Koronavirüs sürecinde evlere kapanan QAnon fanatikleri, temelsiz iddialarıyla birlikte faaliyetlerini de yoğunlaştırdı. Trump’ın seçim sonuçlarını reddettiği süreçte, ‘sahte seçmen’ iddiaları hakkındaki sözde argümanlarının çoğu, QAnon hareketi kaynaklıydı. Hem Trump hem de oğlu Eric Trump, bu grubun içeriklerini retweet etti. Barack Obama da Trump'ı ve Cumhuriyetçileri komploculara alan açmakla eleştirdi.

abd-deki-kongre-baskininda-da-on-saftaydilar-qanon-hareketi-nedir-neyi-amaclamaktadir-826126-1.

QAnon’cular sıklıkla sosyal medyada ‘troll’ faaliyetlerinde de bulunuyor. Siyasetçi, gazeteci veya farklı meslek gruplarından ünlü simalara organize bir şekilde yükleniyorlar. Yazdıkları mesajlarda bu kişilerin pedofil olduklarını ileri sürerek, onlara ‘devlet ve millet düşmanı’ yaftası vuruyorlar.
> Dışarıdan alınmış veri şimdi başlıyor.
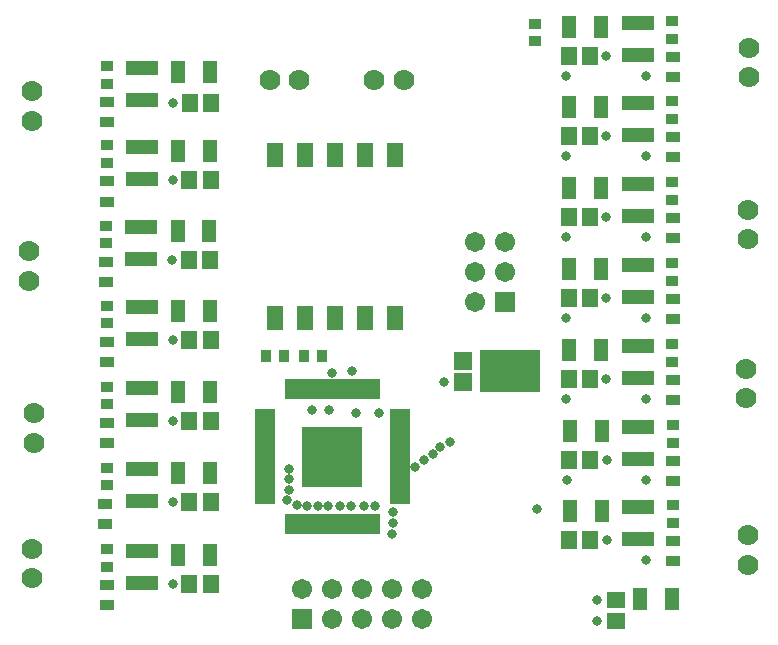
<source format=gts>
G04*
G04 #@! TF.GenerationSoftware,Altium Limited,Altium Designer,20.0.10 (225)*
G04*
G04 Layer_Color=8388736*
%FSLAX25Y25*%
%MOIN*%
G70*
G01*
G75*
%ADD18R,0.19934X0.14028*%
%ADD19R,0.06312X0.06272*%
%ADD20R,0.03556X0.04343*%
%ADD21R,0.04343X0.03556*%
%ADD22R,0.06312X0.05524*%
%ADD23R,0.05131X0.07493*%
%ADD24R,0.05800X0.08241*%
%ADD25R,0.06607X0.01981*%
%ADD26R,0.01981X0.06607*%
%ADD27R,0.20485X0.20485*%
%ADD28R,0.05524X0.06312*%
%ADD29R,0.04540X0.03753*%
%ADD30R,0.11036X0.05131*%
%ADD31C,0.07001*%
%ADD32R,0.06706X0.06706*%
%ADD33C,0.06706*%
%ADD34R,0.06706X0.06706*%
%ADD35C,0.03162*%
D18*
X302299Y187000D02*
D03*
D19*
X286622Y183378D02*
D03*
Y190622D02*
D03*
D20*
X221047Y192000D02*
D03*
X226953D02*
D03*
X239453Y192000D02*
D03*
X233547D02*
D03*
D21*
X310500Y297047D02*
D03*
Y302953D02*
D03*
X356386Y297942D02*
D03*
Y303848D02*
D03*
X356386Y271171D02*
D03*
Y277076D02*
D03*
Y244171D02*
D03*
Y250076D02*
D03*
Y217171D02*
D03*
Y223076D02*
D03*
Y190171D02*
D03*
Y196076D02*
D03*
X356571Y163128D02*
D03*
Y169033D02*
D03*
X356549Y136432D02*
D03*
Y142338D02*
D03*
X167964Y282911D02*
D03*
Y288817D02*
D03*
X167964Y256541D02*
D03*
Y262447D02*
D03*
X167779Y229727D02*
D03*
Y235632D02*
D03*
X167964Y203042D02*
D03*
Y208947D02*
D03*
Y176041D02*
D03*
Y181947D02*
D03*
Y149041D02*
D03*
Y154947D02*
D03*
X167964Y121912D02*
D03*
Y127817D02*
D03*
D22*
X337549Y110791D02*
D03*
Y103704D02*
D03*
D23*
X345734Y111247D02*
D03*
X356364D02*
D03*
X322071Y301942D02*
D03*
X332701D02*
D03*
X322071Y275171D02*
D03*
X332701D02*
D03*
X322071Y248171D02*
D03*
X332701D02*
D03*
X322071Y221171D02*
D03*
X332701D02*
D03*
X322071Y194171D02*
D03*
X332701D02*
D03*
X322256Y167128D02*
D03*
X332886D02*
D03*
X322234Y140432D02*
D03*
X332864D02*
D03*
X202279Y286912D02*
D03*
X191649D02*
D03*
X202279Y260541D02*
D03*
X191649D02*
D03*
X202094Y233727D02*
D03*
X191464D02*
D03*
X202279Y207041D02*
D03*
X191649D02*
D03*
X202279Y180042D02*
D03*
X191649D02*
D03*
X202279Y153042D02*
D03*
X191649D02*
D03*
X202279Y125911D02*
D03*
X191649D02*
D03*
D24*
X224000Y204854D02*
D03*
X234000D02*
D03*
X244000D02*
D03*
X254000D02*
D03*
X264000D02*
D03*
Y259146D02*
D03*
X254000D02*
D03*
X244000D02*
D03*
X234000D02*
D03*
X224000D02*
D03*
D25*
X220500Y173374D02*
D03*
Y171405D02*
D03*
Y169437D02*
D03*
Y167469D02*
D03*
Y165500D02*
D03*
Y163531D02*
D03*
Y161563D02*
D03*
Y159595D02*
D03*
Y157626D02*
D03*
Y155657D02*
D03*
Y153689D02*
D03*
Y151720D02*
D03*
Y149752D02*
D03*
Y147784D02*
D03*
Y145815D02*
D03*
Y143846D02*
D03*
X265681D02*
D03*
Y145815D02*
D03*
Y147784D02*
D03*
Y149752D02*
D03*
Y151720D02*
D03*
Y153689D02*
D03*
Y155657D02*
D03*
Y157626D02*
D03*
Y159595D02*
D03*
Y161563D02*
D03*
Y163531D02*
D03*
Y165500D02*
D03*
Y167469D02*
D03*
Y169437D02*
D03*
Y171405D02*
D03*
Y173374D02*
D03*
D26*
X228327Y136020D02*
D03*
X230295D02*
D03*
X232264D02*
D03*
X234232D02*
D03*
X236201D02*
D03*
X238169D02*
D03*
X240138D02*
D03*
X242106D02*
D03*
X244075D02*
D03*
X246043D02*
D03*
X248012D02*
D03*
X249980D02*
D03*
X251949D02*
D03*
X253917D02*
D03*
X255886D02*
D03*
X257854D02*
D03*
Y181201D02*
D03*
X255886D02*
D03*
X253917D02*
D03*
X251949D02*
D03*
X249980D02*
D03*
X248012D02*
D03*
X246043D02*
D03*
X244075D02*
D03*
X242106D02*
D03*
X240138D02*
D03*
X238169D02*
D03*
X236201D02*
D03*
X234232D02*
D03*
X232264D02*
D03*
X230295D02*
D03*
X228327D02*
D03*
D27*
X243091Y158610D02*
D03*
D28*
X321843Y292257D02*
D03*
X328929D02*
D03*
X321843Y265486D02*
D03*
X328929D02*
D03*
X321843Y238486D02*
D03*
X328929D02*
D03*
X321843Y211486D02*
D03*
X328929D02*
D03*
X321843Y184486D02*
D03*
X328929D02*
D03*
X322028Y157442D02*
D03*
X329115D02*
D03*
X322005Y130747D02*
D03*
X329092D02*
D03*
X202587Y276500D02*
D03*
X195500D02*
D03*
X202507Y250856D02*
D03*
X195421D02*
D03*
X202323Y224042D02*
D03*
X195236D02*
D03*
X202507Y197356D02*
D03*
X195421D02*
D03*
X202507Y170356D02*
D03*
X195421D02*
D03*
X202507Y143356D02*
D03*
X195421D02*
D03*
X202507Y116226D02*
D03*
X195421D02*
D03*
D29*
X356500Y291846D02*
D03*
Y285154D02*
D03*
X356500Y265075D02*
D03*
Y258382D02*
D03*
Y238075D02*
D03*
Y231382D02*
D03*
Y211075D02*
D03*
Y204382D02*
D03*
Y184075D02*
D03*
Y177382D02*
D03*
X356685Y157032D02*
D03*
Y150339D02*
D03*
X356500Y130347D02*
D03*
Y123653D02*
D03*
X167964Y276711D02*
D03*
Y270018D02*
D03*
X167964Y250341D02*
D03*
Y243648D02*
D03*
X167779Y223526D02*
D03*
Y216833D02*
D03*
X167964Y196841D02*
D03*
Y190148D02*
D03*
Y169841D02*
D03*
Y163148D02*
D03*
X167135Y142841D02*
D03*
Y136148D02*
D03*
X167964Y115711D02*
D03*
Y109018D02*
D03*
D30*
X344886Y292628D02*
D03*
Y303257D02*
D03*
X344886Y265856D02*
D03*
Y276486D02*
D03*
Y238856D02*
D03*
Y249486D02*
D03*
Y211856D02*
D03*
Y222486D02*
D03*
Y184856D02*
D03*
Y195486D02*
D03*
X345071Y157813D02*
D03*
Y168442D02*
D03*
X345049Y131117D02*
D03*
Y141747D02*
D03*
X179464Y277597D02*
D03*
Y288227D02*
D03*
X179464Y251226D02*
D03*
Y261856D02*
D03*
X179279Y224412D02*
D03*
Y235041D02*
D03*
X179464Y197727D02*
D03*
Y208356D02*
D03*
Y170727D02*
D03*
Y181356D02*
D03*
Y143727D02*
D03*
Y154356D02*
D03*
X179464Y116597D02*
D03*
Y127226D02*
D03*
D31*
X382000Y294843D02*
D03*
Y285000D02*
D03*
X381500Y240843D02*
D03*
Y231000D02*
D03*
X381000Y187843D02*
D03*
Y178000D02*
D03*
X381500Y132343D02*
D03*
Y122500D02*
D03*
X143000Y118000D02*
D03*
Y127842D02*
D03*
X143464Y163226D02*
D03*
Y173069D02*
D03*
X141964Y217227D02*
D03*
Y227069D02*
D03*
X142964Y270644D02*
D03*
Y280486D02*
D03*
X266843Y284000D02*
D03*
X257000D02*
D03*
X232000D02*
D03*
X222158D02*
D03*
D32*
X300500Y210000D02*
D03*
D33*
Y220000D02*
D03*
Y230000D02*
D03*
X290500Y210000D02*
D03*
Y220000D02*
D03*
Y230000D02*
D03*
X243000Y104500D02*
D03*
X253000D02*
D03*
X263000D02*
D03*
X273000D02*
D03*
X233000Y114500D02*
D03*
X243000D02*
D03*
X253000D02*
D03*
X263000D02*
D03*
X273000D02*
D03*
D34*
X233000Y104500D02*
D03*
D35*
X331209Y110791D02*
D03*
X243000Y165500D02*
D03*
X250000D02*
D03*
Y160000D02*
D03*
X243000D02*
D03*
X236000Y165500D02*
D03*
Y160000D02*
D03*
X249500Y187000D02*
D03*
X243000Y186500D02*
D03*
X331344Y103753D02*
D03*
X280238Y183528D02*
D03*
X263043Y132726D02*
D03*
X263232Y140020D02*
D03*
Y136407D02*
D03*
X311291Y141291D02*
D03*
X276540Y159327D02*
D03*
X273462Y157557D02*
D03*
X270743Y155263D02*
D03*
X278842Y161781D02*
D03*
X282232Y163520D02*
D03*
X231228Y142493D02*
D03*
X238232Y142020D02*
D03*
X234591Y142110D02*
D03*
X241636Y142091D02*
D03*
X245732Y142020D02*
D03*
X249423Y142091D02*
D03*
X253732Y142020D02*
D03*
X257232D02*
D03*
X228091Y144110D02*
D03*
X228590Y147610D02*
D03*
Y151110D02*
D03*
Y154610D02*
D03*
X334549Y130747D02*
D03*
X347662Y123990D02*
D03*
X334571Y157442D02*
D03*
X321185Y150685D02*
D03*
X347685D02*
D03*
X334386Y184486D02*
D03*
X321000Y177728D02*
D03*
X347500D02*
D03*
X334386Y211486D02*
D03*
X321000Y204728D02*
D03*
X347500D02*
D03*
X334386Y238486D02*
D03*
X321000Y231728D02*
D03*
X347500D02*
D03*
X334386Y265486D02*
D03*
X321000Y258728D02*
D03*
X347500D02*
D03*
X347500Y285500D02*
D03*
X251091Y173110D02*
D03*
X258591D02*
D03*
X242043Y174110D02*
D03*
X236138D02*
D03*
X321000Y285500D02*
D03*
X334386Y292257D02*
D03*
X189964Y116226D02*
D03*
X189964Y143356D02*
D03*
Y170356D02*
D03*
Y197356D02*
D03*
X189779Y224041D02*
D03*
X189964Y250856D02*
D03*
X190043Y276500D02*
D03*
M02*

</source>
Komplocu fanatiklerin topluma verdiği zarar bununla sınırlı değil. 2018'de eşiğinden dönülen facia, bunun en önemli kanıtlarından biri. Matthew Wright isimli bir QAnon fanatiği, ağır silahlarla Arizona-Nevada sınırındaki Hoover Barajı'nın üzerindeki bir köprü yolunu kapattı. Amacına ulaşamayan ve yakalanan Wright, ‘terör’ suçlaması ile yargılanarak hapse gönderildi.

FBI RAPORUNA DA GİRDİ

1-2 yıllık süreçte etkinliği iyice artan QAnon, kamuoyunda da daha tartışılır hale geldi. ABD Federal Soruşturma Bürosu (FBI) geçen yıl hazırladığı raporunda, QAnon grubunu ‘potansiyel bir aşırıcı tehdit’ olarak tanımladı.

Twitter ve Facebook’un ardından YouTube da QAnon’un komplocu içeriklerine karşı ‘sert tedbirler’ alacağını, nefret söylemlerine izin vermeyeceğini duyurdu.

ABD’de Kongre baskını olayından sonra sular şimdilik durulmuş ve Biden’ın başkanlığı resmiyet kazanmış olsa da komplocu fikirler toplum içindeki etkisini kaybetmiş değil.

Sistemin işleyişinden mağdur olmuş, gündelik hayat koşuşturmasındaki insanların bilinçlerini saçmalık düzeyindeki teorilerle manipüle eden ve sağcı medyadan da destek gören bu akım, önümüzdeki yıllarda da gerek ABD’de gerekse de dünyanın farklı ülkelerinde adından söz ettirecek gibi duruyor.